• Problem to work on: When a line in the data below includes "store", pick it out and copy it.

• Supplied information:

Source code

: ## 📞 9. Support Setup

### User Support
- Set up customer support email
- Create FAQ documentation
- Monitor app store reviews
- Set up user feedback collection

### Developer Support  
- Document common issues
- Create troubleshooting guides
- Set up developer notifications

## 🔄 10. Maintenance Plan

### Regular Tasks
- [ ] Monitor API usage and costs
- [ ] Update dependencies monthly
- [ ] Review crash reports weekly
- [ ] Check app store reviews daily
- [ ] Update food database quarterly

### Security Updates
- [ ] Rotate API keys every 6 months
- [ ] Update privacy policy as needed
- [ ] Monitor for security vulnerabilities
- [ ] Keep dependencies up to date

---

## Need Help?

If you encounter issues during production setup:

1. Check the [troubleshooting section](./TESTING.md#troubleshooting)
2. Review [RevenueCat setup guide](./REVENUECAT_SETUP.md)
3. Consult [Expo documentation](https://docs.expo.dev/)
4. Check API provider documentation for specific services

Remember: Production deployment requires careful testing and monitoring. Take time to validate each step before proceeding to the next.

• Answer area:
- Monitor app store reviews
- [ ] Check app store reviews daily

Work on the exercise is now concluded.